Er philosophiert weiter: Über eine Sache, für die man sich wirklich entschlossen hat, kann man etliche Male schlafen – der Beschluss bleibt, der ist in Stein gemeißelt. Alles, was eine einzige Nacht des Zauderns und Zweifelns über den Haufen werfen kann, sollte man als Vision überdenken. Da ist nämlich noch das gute alte Ego, das am laufenden Band Wünsche ins Rennen schickt. Die Seele jedoch weiß es besser, folglich ergibt das Zögern in einem solchen Fall durchaus Sinn.
Weil es bequemer ist, machen wir auch gern äußere Umstände und Menschen für das Scheitern einer Idee verantwortlich. Frei nach dem Motto „Ich hätte ja wollen, aber …“ nicken wir heftig zum vermeintlichen Wunsch und errichten gleichzeitig dicke Mauern aus Ausreden und Ausflüchten. Gerade passt es eben nicht. Der Magie des viel zitierten Neuanfangs scheinen wir in letzter Instanz selten zu vertrauen.
Auch mir kamen oft derartige Einfälle. Warum aber habe ich zahllose davon nicht umgesetzt? Wenn ich tiefer grabe, dann stoße ich wie die meisten von uns auf Angst vor Veränderung, vielleicht sogar auf Widerstand gegen die Erfüllung. Ist es nicht häufig so, dass uns der Gedanke ans Ankommen insgeheim die Knie zittern lässt? Denn was dann? Es wäre naiv anzunehmen, dass von dort ein von Blümchen gesäumter Weg ins Wunderland der guten Alice führt.
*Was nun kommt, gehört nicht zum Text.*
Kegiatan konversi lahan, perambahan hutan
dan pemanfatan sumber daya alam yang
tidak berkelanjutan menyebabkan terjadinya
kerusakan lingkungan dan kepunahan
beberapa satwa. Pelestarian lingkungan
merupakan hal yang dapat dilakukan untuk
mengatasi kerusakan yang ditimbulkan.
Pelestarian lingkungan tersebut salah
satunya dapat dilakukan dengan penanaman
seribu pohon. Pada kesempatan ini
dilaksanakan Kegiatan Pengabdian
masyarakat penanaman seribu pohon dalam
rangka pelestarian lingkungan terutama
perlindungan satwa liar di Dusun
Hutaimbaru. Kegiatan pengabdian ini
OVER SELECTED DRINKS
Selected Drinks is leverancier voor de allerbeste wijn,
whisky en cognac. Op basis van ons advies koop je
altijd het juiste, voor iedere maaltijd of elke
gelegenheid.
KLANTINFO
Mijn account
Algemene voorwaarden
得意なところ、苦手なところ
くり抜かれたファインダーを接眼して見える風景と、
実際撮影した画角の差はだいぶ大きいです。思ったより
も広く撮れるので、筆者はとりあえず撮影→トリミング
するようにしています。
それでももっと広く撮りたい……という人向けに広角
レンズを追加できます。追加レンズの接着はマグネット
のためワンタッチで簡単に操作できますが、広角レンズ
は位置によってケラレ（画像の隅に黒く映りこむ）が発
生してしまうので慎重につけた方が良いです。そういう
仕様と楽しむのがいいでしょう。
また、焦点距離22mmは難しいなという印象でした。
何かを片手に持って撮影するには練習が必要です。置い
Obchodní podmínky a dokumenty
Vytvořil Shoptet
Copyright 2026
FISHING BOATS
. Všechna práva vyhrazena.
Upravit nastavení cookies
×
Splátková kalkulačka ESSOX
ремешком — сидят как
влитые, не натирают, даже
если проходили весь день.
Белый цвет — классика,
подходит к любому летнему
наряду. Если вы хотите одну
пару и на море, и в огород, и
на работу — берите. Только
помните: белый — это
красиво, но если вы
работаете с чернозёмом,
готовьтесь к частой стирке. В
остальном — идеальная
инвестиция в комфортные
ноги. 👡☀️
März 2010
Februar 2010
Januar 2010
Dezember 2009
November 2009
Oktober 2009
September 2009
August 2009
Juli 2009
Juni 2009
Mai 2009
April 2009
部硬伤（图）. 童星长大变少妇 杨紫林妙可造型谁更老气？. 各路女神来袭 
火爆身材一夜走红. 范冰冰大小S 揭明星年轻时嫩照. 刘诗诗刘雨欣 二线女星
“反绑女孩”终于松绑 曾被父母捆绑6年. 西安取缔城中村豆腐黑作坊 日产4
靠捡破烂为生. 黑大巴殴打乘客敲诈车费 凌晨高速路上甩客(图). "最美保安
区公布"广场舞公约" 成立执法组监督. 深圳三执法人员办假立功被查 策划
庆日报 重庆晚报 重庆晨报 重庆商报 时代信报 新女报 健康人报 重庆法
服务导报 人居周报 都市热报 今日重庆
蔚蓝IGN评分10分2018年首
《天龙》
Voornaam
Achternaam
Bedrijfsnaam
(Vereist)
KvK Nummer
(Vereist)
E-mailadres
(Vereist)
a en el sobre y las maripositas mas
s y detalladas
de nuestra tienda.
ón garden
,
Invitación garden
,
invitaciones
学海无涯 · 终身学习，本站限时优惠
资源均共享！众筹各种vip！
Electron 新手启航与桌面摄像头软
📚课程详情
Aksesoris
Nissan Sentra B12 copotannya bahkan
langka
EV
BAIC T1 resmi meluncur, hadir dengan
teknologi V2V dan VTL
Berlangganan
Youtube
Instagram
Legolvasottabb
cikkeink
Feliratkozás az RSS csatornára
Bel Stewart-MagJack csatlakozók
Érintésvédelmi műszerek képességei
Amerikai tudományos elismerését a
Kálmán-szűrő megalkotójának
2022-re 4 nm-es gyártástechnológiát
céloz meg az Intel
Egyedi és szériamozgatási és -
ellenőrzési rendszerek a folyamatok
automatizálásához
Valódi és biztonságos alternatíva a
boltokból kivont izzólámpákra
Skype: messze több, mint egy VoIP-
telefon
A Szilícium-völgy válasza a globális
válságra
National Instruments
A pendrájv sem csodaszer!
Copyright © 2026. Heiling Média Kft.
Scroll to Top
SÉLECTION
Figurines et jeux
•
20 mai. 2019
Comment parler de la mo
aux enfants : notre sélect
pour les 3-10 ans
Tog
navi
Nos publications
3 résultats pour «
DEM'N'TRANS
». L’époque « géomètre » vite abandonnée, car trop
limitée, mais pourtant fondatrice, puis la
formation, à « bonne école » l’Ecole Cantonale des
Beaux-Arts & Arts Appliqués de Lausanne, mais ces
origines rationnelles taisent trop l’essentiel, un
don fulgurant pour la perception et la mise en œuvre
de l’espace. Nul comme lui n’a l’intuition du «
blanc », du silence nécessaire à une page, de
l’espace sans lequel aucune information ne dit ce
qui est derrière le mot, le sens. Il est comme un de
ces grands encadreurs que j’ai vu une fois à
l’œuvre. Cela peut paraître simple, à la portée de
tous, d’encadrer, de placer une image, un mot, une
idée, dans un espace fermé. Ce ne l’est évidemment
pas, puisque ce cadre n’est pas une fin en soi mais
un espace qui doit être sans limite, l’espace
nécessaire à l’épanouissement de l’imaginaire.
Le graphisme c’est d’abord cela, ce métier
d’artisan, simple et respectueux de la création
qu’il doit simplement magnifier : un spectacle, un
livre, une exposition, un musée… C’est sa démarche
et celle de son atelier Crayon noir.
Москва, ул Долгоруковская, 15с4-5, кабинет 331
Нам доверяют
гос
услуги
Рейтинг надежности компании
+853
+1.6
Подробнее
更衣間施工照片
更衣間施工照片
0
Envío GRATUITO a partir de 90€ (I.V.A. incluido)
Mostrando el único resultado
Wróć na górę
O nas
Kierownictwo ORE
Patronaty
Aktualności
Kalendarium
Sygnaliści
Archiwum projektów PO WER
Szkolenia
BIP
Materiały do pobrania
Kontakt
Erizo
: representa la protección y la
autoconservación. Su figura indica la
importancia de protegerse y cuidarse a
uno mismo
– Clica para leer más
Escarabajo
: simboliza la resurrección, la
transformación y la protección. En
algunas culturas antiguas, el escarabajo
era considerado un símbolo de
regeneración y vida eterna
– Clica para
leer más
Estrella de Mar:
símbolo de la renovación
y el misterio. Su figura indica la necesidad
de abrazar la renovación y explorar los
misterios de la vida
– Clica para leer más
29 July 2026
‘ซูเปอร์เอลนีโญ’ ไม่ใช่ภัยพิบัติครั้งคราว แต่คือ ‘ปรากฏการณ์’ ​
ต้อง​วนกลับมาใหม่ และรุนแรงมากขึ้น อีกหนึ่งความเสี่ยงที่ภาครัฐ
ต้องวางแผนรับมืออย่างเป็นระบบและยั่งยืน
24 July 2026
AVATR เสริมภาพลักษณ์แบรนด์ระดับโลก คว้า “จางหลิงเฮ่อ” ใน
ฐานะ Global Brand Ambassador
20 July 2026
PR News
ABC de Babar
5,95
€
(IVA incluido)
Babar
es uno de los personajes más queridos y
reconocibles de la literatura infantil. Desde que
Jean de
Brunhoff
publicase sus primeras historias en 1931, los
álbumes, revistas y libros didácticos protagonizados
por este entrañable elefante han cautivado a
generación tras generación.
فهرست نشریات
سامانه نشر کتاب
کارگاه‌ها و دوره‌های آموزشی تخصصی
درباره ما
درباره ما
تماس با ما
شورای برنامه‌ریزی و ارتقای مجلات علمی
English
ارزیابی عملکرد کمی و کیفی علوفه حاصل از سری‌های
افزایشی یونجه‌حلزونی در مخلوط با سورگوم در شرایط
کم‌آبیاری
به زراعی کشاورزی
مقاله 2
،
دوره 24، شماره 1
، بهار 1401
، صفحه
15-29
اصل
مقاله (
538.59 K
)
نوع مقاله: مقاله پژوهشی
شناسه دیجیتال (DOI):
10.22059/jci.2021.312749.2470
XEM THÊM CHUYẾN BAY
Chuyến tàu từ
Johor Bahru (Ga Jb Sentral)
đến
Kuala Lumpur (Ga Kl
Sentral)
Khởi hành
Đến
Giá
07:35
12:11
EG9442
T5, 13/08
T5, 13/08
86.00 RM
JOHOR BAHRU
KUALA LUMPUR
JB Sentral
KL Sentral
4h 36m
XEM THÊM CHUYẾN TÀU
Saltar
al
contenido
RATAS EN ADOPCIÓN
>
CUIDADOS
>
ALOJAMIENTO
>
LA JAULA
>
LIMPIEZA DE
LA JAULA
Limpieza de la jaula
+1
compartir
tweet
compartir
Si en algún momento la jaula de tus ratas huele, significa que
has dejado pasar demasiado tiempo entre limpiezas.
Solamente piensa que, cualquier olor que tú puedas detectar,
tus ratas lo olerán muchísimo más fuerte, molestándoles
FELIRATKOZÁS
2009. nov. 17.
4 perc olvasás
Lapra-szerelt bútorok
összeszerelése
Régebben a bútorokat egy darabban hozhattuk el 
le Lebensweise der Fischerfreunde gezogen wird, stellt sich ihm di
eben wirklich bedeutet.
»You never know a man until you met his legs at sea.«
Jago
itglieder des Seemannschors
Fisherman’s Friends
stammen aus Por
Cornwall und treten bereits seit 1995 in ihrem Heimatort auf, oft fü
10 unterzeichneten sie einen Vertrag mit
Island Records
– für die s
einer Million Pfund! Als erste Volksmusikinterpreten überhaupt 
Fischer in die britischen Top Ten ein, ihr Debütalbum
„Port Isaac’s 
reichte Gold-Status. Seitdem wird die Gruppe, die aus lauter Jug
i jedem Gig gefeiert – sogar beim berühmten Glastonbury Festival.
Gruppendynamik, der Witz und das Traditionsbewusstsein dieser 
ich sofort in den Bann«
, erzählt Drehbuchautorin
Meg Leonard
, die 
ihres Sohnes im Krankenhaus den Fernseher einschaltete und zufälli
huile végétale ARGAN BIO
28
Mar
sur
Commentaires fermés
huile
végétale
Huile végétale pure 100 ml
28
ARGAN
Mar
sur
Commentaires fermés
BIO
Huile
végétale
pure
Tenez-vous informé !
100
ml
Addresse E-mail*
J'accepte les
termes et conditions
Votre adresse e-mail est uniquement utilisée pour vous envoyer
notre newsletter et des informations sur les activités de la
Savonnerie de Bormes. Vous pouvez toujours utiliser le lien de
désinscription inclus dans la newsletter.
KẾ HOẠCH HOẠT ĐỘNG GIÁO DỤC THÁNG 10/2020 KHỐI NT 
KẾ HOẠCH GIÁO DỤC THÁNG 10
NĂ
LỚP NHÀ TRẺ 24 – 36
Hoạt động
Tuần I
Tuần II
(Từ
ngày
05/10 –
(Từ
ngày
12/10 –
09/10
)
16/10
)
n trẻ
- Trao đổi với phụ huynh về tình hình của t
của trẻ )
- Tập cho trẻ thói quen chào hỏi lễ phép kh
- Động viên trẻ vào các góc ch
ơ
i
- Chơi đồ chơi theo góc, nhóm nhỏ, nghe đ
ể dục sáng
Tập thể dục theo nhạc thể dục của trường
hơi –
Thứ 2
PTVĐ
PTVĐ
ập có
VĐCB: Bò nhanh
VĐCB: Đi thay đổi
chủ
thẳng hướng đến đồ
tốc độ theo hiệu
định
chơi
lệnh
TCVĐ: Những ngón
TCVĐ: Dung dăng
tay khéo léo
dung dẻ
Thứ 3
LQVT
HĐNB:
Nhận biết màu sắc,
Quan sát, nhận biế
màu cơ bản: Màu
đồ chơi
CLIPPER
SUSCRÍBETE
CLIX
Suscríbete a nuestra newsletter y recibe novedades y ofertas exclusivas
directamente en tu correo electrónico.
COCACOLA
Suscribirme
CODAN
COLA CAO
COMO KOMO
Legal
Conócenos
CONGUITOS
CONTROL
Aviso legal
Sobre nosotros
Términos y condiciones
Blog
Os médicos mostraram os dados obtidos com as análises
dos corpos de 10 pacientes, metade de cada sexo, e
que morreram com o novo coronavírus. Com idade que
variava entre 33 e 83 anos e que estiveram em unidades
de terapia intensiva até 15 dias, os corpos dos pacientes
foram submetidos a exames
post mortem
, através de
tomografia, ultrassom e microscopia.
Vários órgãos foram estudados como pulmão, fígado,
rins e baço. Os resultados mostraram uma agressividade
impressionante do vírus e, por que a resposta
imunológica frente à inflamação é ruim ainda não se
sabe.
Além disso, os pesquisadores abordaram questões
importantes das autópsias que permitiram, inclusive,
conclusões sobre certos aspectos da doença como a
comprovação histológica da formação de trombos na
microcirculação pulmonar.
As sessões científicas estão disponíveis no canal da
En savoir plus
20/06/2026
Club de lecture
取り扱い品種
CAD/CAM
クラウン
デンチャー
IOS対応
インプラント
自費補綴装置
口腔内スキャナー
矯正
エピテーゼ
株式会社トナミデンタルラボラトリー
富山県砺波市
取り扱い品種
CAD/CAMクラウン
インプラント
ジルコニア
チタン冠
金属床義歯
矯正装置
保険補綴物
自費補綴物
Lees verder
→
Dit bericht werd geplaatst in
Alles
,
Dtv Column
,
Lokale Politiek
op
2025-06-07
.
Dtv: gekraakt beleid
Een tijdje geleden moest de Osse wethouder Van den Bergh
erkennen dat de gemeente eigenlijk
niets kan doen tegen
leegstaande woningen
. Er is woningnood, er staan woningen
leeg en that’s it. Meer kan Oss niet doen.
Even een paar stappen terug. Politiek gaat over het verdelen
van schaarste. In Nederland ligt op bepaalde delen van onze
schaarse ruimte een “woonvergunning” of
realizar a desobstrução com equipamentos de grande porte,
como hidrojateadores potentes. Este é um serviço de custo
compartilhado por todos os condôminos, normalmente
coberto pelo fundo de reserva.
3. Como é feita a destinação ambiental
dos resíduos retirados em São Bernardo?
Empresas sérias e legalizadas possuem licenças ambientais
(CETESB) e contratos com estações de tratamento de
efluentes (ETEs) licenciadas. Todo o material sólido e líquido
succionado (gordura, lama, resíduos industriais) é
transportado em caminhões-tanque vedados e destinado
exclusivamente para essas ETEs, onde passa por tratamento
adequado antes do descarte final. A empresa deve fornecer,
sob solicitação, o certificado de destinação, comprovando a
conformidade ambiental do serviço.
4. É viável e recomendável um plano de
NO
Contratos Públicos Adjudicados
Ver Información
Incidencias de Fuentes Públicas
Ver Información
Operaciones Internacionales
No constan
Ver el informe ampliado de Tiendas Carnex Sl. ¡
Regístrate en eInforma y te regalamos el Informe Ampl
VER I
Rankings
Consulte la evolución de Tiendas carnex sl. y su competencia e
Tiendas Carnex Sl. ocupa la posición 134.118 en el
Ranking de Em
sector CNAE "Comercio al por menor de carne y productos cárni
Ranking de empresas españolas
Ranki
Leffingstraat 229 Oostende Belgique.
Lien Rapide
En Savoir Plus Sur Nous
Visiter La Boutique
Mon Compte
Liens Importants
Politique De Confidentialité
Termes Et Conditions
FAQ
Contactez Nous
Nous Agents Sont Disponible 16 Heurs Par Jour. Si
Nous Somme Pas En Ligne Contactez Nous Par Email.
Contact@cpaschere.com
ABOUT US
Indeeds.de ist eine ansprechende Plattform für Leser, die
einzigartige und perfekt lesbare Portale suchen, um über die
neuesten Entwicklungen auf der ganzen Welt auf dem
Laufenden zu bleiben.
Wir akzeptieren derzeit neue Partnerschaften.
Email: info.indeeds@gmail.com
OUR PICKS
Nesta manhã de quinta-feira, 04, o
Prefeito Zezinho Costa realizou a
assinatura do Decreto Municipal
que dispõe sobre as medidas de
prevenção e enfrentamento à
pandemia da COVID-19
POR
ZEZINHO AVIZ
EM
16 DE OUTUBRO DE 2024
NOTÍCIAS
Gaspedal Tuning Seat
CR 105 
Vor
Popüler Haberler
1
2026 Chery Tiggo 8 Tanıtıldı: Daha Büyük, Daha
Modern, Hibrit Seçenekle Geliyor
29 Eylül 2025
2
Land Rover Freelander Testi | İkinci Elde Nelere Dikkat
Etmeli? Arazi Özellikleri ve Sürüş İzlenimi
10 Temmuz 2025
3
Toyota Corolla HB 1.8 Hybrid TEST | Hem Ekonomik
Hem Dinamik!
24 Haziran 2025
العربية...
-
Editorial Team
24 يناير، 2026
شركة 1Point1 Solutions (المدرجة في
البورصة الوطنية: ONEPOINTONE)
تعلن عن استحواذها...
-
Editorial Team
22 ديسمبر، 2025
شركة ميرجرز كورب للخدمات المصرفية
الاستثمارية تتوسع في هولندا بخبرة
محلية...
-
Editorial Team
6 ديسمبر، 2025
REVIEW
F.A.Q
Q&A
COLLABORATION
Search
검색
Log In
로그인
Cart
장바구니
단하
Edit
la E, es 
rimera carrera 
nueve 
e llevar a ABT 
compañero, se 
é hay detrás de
Sicher, manches braucht Geduld und Reife. So etwas sollte man nicht vor seiner Zeit erzwingen und in die Gegenwart zerren. Wahrscheinlich gibt es ihn auch da, den goldenen Mittelweg zwischen entschlossenem Handeln und einem gesunden Zögern. Aber vermeiden wir doch, uns zu Marionetten der Gesellschaft und des Umfeldes, unserer Ängste und Bequemlichkeiten zu machen. Das nämlich entfernt uns von jeglichem Ziel.
Genau das dürfte Mahatma Gandhi gemeint haben, als er sagte: „Unsere Taten zählen. Gedanken sind, so gut sie auch sein mögen, wie unechte Perlen, solange sie nicht in Taten verwandelt werden.“
Beim eingangs erwähnten Buches handelte es sich um „Shaolin – Du musst nicht kämpfen, um zu siegen“ von Bernhard Moestl, erschienen im KNAUR Verlag.